Provided passage:
* Start *

United States District Court, D. Idaho

September 14, 2017

CURTIS GILES, an individual; DAVID FUNK, an individual; and JEREMY L. PITTARD, an individual; the business they controlled and/or operated, including FUNK DAIRY, INC., an Idaho corporation; SHOESOLE FARMS, INC., an Idaho corporation, and JEREMY L. PITTARD, ATTORNEY AT LAW, PLLC, an Idaho Limited Liability Company; and DOES 1-10, Defendants.


          David C. Nye, United States District Court


         Pending before the Court is a joint Motion to Dismiss filed by Defendants Jeremy L. Pittard, an individual, and Jeremy L. Pittard, Attorney at Law, PLLC (Collectively “Pittard”). Dkt. 13. Having reviewed the record and briefs, the Court finds that the facts and legal arguments are adequately presented. Accordingly, in the interest of avoiding further delay, and because the Court finds that the decisional process would not be significantly aided by oral argument, the Court will decide the motion without oral argument. Dist. Idaho Loc. Civ. R. 7.1(d)(2)(ii). For the reasons set forth below the Court GRANTS the Motion.

* End *

Record extracts:
* Start *

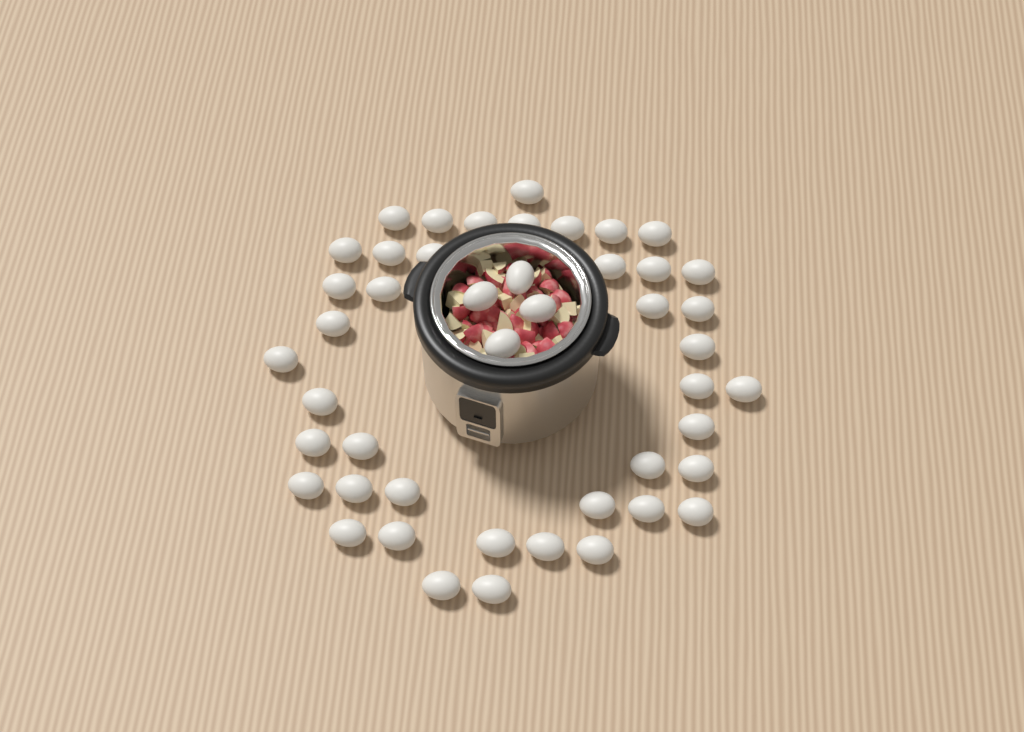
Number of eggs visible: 46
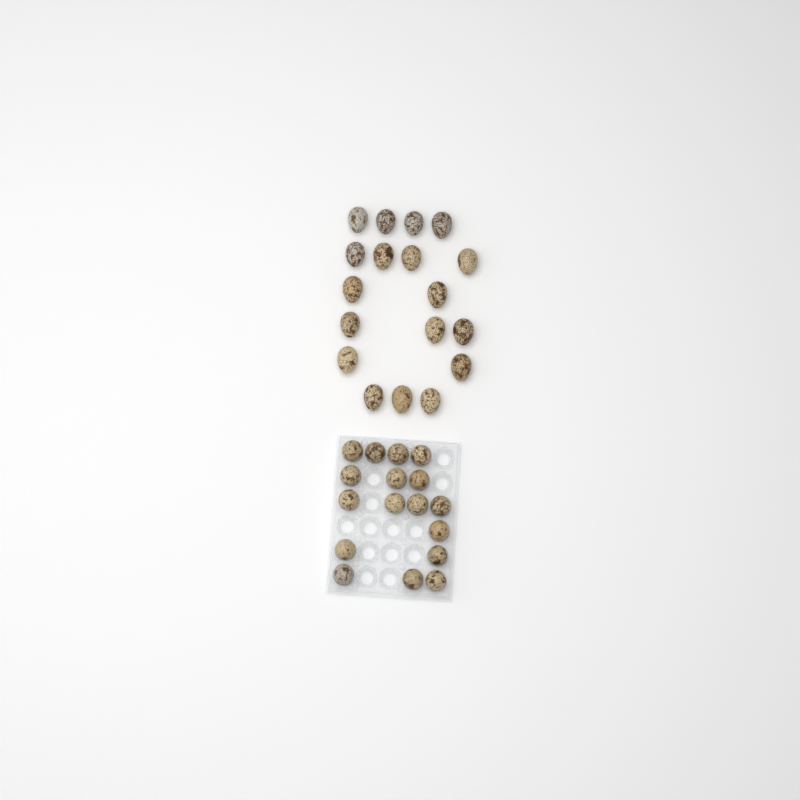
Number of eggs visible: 35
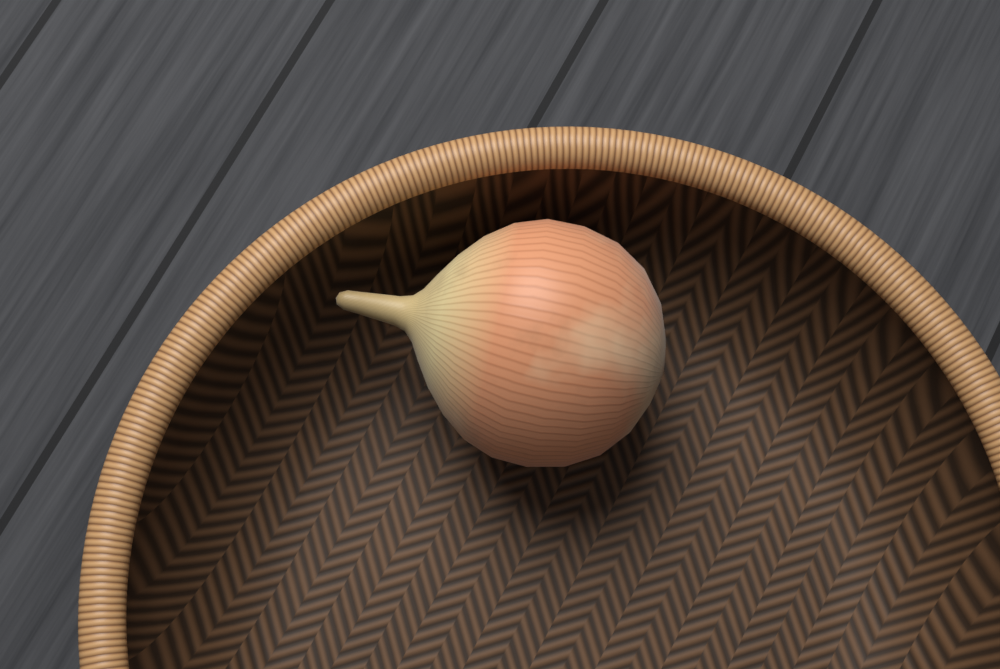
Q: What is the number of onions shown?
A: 1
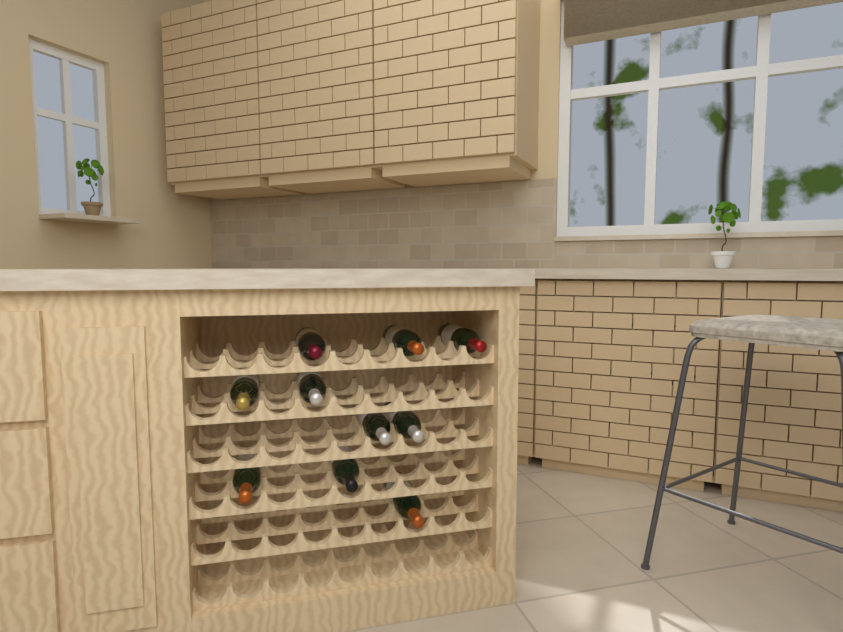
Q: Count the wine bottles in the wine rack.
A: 10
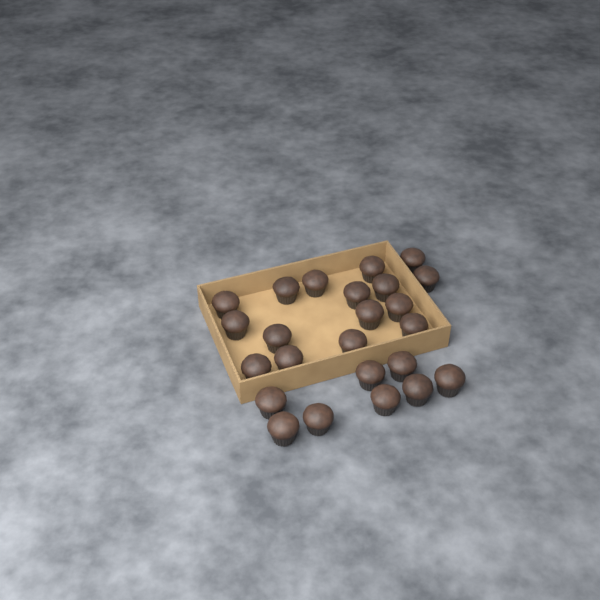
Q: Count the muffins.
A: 24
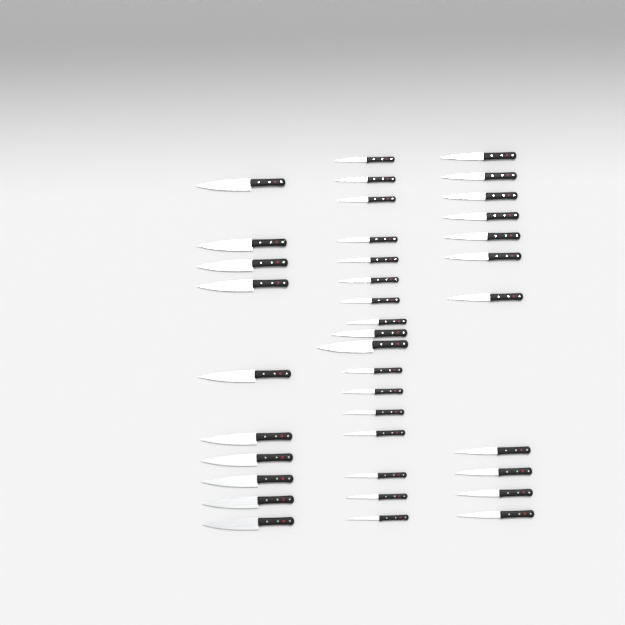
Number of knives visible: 38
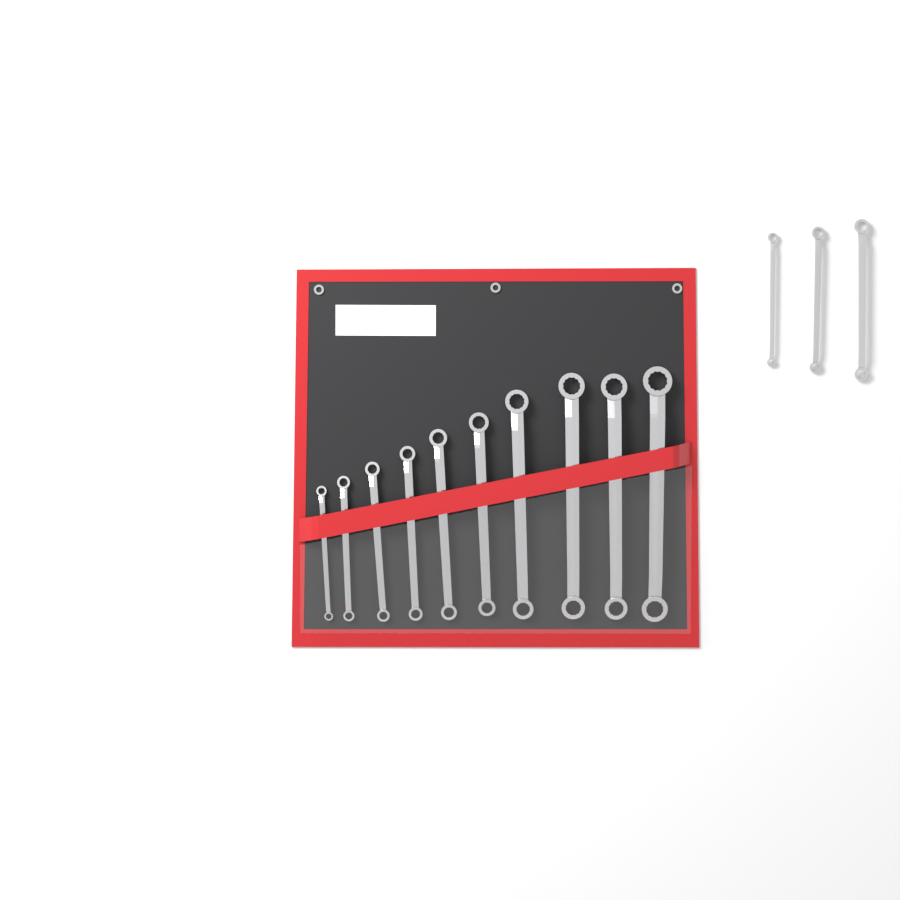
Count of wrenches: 13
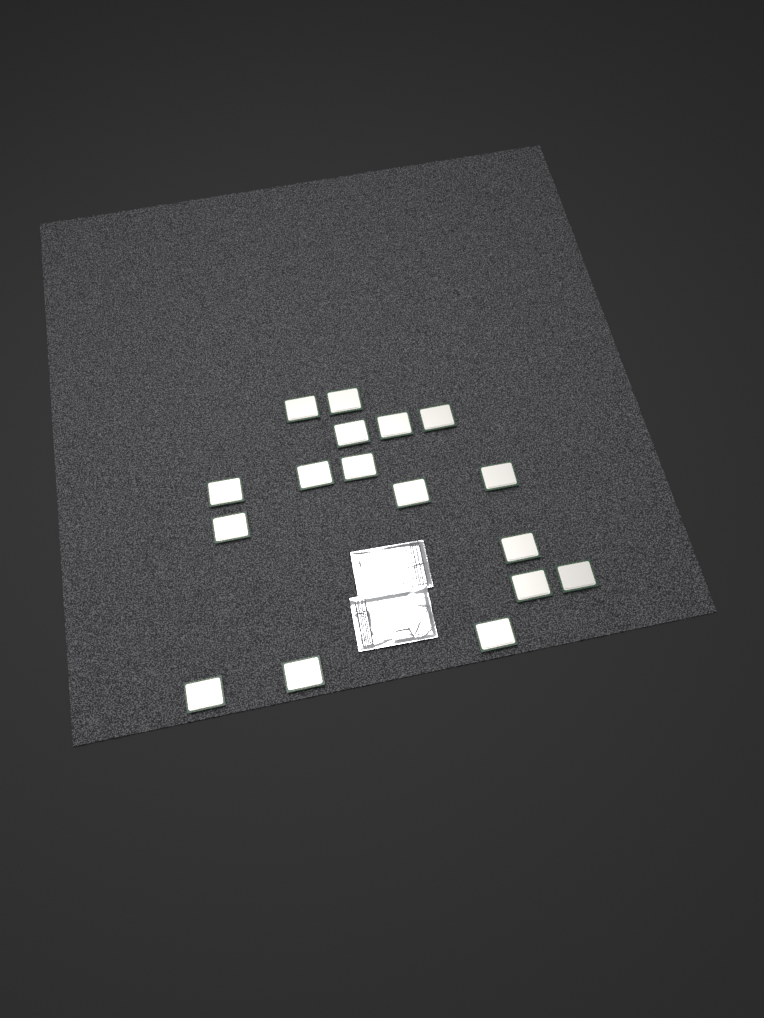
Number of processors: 17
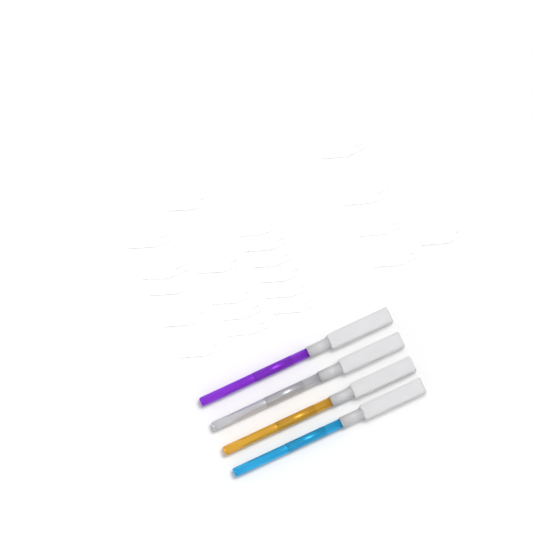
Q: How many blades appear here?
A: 21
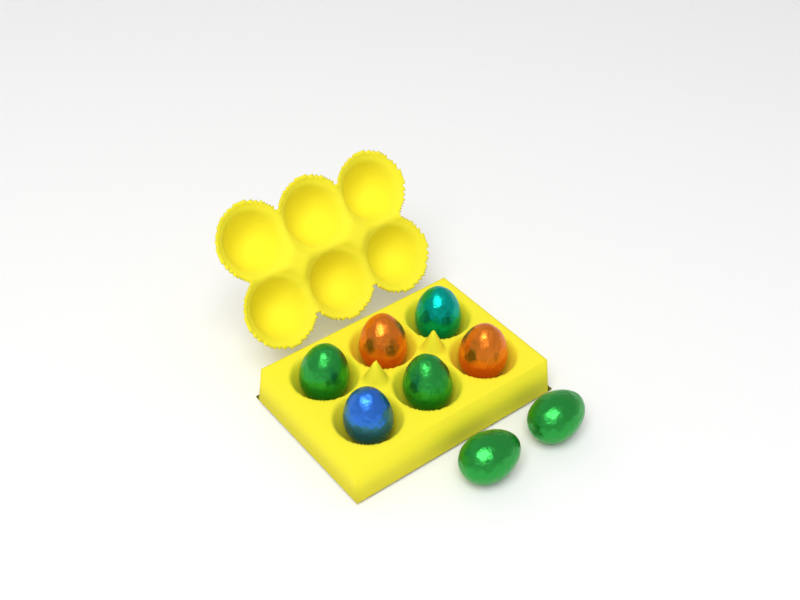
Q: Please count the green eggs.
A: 4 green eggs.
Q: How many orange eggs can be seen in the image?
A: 2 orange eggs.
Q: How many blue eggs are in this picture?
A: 1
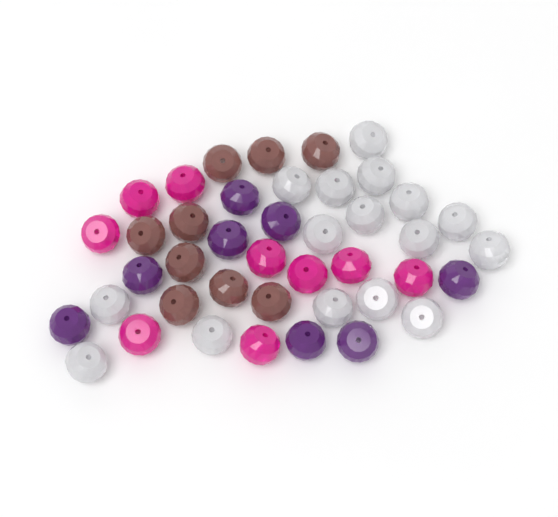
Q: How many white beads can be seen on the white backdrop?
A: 16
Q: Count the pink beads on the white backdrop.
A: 9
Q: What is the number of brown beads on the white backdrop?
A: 9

* End *

Required work:
#1 In the court order excerpt, rewrite the span between "United States District Court, D." and "DOES 1-10, Defendants.", inclusive, replacing "individual" with "person".
#2 Which local rule does the court order excerpt cite for deciding the motion without oral argument?

Answers given:
#1
United States District Court, D. Idaho

September 14, 2017

CURTIS GILES, an person; DAVID FUNK, an person; and JEREMY L. PITTARD, an person; the business they controlled and/or operated, including FUNK DAIRY, INC., an Idaho corporation; SHOESOLE FARMS, INC., an Idaho corporation, and JEREMY L. PITTARD, ATTORNEY AT LAW, PLLC, an Idaho Limited Liability Company; and DOES 1-10, Defendants.

#2 Dist. Idaho Loc. Civ. R. 7.1(d)(2)(ii)